We encountered a couple of ways and in this sequence I might like to share some sample code, and examine some of the merits and rewards of each tactic.
TLDR: A Year-to-Day remedy primarily based on a
SUM() window functionality is easy to code and keep as very well as economical to execute.
This as when compared to a quantity of choice implementations, specifically a self-
Join (merged with a
Team BY), a subquery, and a
UNION (also blended with a
Notice: this is the 3rd submit in a series.
(While our use scenario promotions with Azure Synapse, most of the code will be instantly suitable with other SQL Engines and RDBMS-es.)
We can also imagine of YTD calculation as a independent query that we execute for each individual row of the
Though this does indicate a row-by-row tactic, we can even now translate this conveniently to pure SQL by developing an expression in the
Select-checklist, which makes use of a subquery to work out the YTD price for the present-day row:
choose SalesOriginal.SalesYear , SalesOriginal.SalesMonth , SalesOriginal.SalesAmount , ( select sum(SalesYtd.SalesAmount) from SalesYearMonth as SalesYtd the place SalesYtd.SalesYear = SalesOriginal.SalesYear and SalesYtd.SalesMonth as SalesYtd from SalesYearMonth as SalesOriginal
There’s a similarity with the
JOIN-solution, in that we use the
SalesYearMonth table twice, but in different roles.

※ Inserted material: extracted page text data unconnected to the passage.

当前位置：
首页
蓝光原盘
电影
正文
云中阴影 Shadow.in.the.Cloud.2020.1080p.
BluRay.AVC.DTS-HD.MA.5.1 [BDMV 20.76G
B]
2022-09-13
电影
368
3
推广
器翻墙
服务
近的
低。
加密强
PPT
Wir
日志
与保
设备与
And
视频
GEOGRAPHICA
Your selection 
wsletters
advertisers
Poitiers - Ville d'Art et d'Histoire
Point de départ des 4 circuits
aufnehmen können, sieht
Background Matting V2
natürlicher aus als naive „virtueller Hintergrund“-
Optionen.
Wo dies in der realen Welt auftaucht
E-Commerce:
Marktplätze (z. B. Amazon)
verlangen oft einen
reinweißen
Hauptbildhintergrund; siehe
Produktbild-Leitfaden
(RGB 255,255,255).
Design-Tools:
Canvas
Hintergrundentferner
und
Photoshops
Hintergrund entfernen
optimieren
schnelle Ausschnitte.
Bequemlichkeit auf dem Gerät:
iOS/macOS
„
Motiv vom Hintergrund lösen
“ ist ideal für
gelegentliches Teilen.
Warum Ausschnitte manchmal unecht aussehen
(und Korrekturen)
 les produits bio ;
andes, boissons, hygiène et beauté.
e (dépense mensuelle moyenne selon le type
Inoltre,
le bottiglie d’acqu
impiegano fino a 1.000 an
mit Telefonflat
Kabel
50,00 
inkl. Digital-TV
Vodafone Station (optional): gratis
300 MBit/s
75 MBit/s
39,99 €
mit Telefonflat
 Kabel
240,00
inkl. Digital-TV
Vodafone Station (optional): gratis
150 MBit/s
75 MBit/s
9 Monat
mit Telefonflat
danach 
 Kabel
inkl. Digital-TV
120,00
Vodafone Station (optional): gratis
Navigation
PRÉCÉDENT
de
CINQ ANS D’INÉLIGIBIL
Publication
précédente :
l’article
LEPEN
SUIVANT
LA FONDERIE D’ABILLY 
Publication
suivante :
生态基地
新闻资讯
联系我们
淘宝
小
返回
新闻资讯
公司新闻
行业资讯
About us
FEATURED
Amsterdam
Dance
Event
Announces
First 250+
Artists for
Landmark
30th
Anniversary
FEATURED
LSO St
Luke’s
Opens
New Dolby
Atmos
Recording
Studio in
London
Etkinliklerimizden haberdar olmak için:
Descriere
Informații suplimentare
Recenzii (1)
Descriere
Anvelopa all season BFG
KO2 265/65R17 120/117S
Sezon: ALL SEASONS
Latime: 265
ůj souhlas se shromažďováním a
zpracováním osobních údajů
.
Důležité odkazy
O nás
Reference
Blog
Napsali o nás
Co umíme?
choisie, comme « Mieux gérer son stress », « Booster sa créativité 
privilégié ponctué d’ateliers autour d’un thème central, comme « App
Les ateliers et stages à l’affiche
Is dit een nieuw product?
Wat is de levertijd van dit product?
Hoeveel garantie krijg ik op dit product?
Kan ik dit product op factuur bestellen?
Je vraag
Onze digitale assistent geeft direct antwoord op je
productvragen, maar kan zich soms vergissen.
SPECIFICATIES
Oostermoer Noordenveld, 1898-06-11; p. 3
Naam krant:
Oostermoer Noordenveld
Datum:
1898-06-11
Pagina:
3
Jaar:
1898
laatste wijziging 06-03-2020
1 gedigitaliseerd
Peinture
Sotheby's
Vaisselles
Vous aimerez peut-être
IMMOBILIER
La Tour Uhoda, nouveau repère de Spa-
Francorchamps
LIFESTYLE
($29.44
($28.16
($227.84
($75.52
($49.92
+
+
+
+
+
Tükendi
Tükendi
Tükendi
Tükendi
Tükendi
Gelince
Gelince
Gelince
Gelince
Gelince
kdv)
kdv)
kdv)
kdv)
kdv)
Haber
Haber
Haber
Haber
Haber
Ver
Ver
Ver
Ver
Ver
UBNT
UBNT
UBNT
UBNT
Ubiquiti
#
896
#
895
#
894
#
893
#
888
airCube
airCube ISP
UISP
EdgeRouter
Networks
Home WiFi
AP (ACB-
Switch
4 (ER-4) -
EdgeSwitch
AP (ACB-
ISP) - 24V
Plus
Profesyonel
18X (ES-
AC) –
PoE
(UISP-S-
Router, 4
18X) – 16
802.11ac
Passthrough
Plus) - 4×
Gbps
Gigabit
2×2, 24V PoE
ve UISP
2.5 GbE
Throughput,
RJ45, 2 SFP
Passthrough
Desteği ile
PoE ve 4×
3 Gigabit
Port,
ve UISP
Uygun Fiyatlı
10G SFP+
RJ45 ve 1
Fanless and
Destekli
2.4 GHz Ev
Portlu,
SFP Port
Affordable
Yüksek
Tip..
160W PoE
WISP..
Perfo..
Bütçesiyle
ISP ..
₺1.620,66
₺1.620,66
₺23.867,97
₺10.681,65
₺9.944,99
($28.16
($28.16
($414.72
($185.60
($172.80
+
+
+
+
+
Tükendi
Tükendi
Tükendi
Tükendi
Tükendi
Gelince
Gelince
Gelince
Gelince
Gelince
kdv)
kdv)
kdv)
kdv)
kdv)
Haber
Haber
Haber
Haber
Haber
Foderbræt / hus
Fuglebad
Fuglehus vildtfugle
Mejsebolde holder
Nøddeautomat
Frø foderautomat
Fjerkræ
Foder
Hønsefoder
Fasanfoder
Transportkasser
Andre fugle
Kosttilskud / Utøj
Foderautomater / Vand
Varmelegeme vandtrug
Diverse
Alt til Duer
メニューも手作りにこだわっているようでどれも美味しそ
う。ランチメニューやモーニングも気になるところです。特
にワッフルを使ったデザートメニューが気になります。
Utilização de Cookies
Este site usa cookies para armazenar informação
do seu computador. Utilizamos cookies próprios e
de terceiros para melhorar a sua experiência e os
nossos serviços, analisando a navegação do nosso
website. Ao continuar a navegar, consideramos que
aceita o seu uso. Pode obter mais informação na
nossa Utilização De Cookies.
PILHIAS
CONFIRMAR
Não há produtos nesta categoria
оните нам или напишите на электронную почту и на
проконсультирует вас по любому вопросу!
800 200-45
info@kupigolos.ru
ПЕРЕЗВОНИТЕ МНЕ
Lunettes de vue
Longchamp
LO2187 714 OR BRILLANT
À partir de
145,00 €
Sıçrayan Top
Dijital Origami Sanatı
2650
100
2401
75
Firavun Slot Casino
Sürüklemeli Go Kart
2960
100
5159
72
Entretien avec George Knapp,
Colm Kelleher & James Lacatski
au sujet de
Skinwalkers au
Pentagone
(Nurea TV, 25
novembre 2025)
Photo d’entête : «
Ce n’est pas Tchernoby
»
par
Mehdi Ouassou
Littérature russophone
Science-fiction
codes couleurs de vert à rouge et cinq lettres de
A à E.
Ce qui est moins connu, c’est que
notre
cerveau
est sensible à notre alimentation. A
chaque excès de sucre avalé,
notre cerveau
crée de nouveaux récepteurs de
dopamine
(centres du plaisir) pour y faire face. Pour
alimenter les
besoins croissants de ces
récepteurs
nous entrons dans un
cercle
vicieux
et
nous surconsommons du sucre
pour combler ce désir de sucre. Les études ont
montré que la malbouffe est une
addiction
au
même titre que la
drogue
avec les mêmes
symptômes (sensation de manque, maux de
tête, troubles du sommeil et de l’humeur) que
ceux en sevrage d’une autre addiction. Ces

JOIN-solution both appeared on one side of the
JOIN keyword and we used the aliases
YtdSales to be able to keep them apart.
In the subquery approach, the distinction between these two different instances of the
SalesYearMonth table is more explicit: the main instance of the
SalesYearMonth table occurs in the
FROM-clause, and the one for the YTD calculation occurs in the
Also similar to the
JOIN solution is the condition to tie the set for the YTD calculation to the main query using the
Such a subquery is referred to as a correlated subquery.
As for any differences with the
In the condition, the only difference is the left/right placement of
SalesYtd, which is chosen only by order of appearance in the query but functionally completely equivalent.
The most striking difference between the
JOIN solution and the subquery is the absence of the
GROUP BY-list in the latter.
Drawbacks of the subquery
As we had much to complain about the
GROUP BY-list in the
JOIN solution, it might seem that the subquery solution is somehow “better”.
However, a solution with a correlated subquery in general tends to be slower than a
Whether this is actually the case depends on on many variables and you’d really have to check it against your SQL engine and datasets.
Another drawback of the subquery solution becomes clear when we want to calculate the YTD for multiple measures.
Our example only has one
SalesAmount measure, but in this same context we can easily imagine that we also want to know about price, discount amounts, tax amounts, shipping costs, and so on.
JOIN solution, we would simply add any extra measures to the select list, using
AVG()) to obtain the original value, and
SUM() to calculate its respective YTD value:
As long as it’s over the same set, the
JOIN, its condition, and even the
GROUP BY-list would remain the same, no matter for how many different measures we would add a YTD calculation.
This is very different in the subquery case.
Each measure for which you need a YTD calculation would get its own subquery.
Even though the condition would be the same for each such YTD calculation, you would still need to repeat the subquery code – one for each YTD measure.
Next installment: Solution 3 – using a UNION
In the next installment we will present and discuss a solution based on a UNION and a GROUP BY.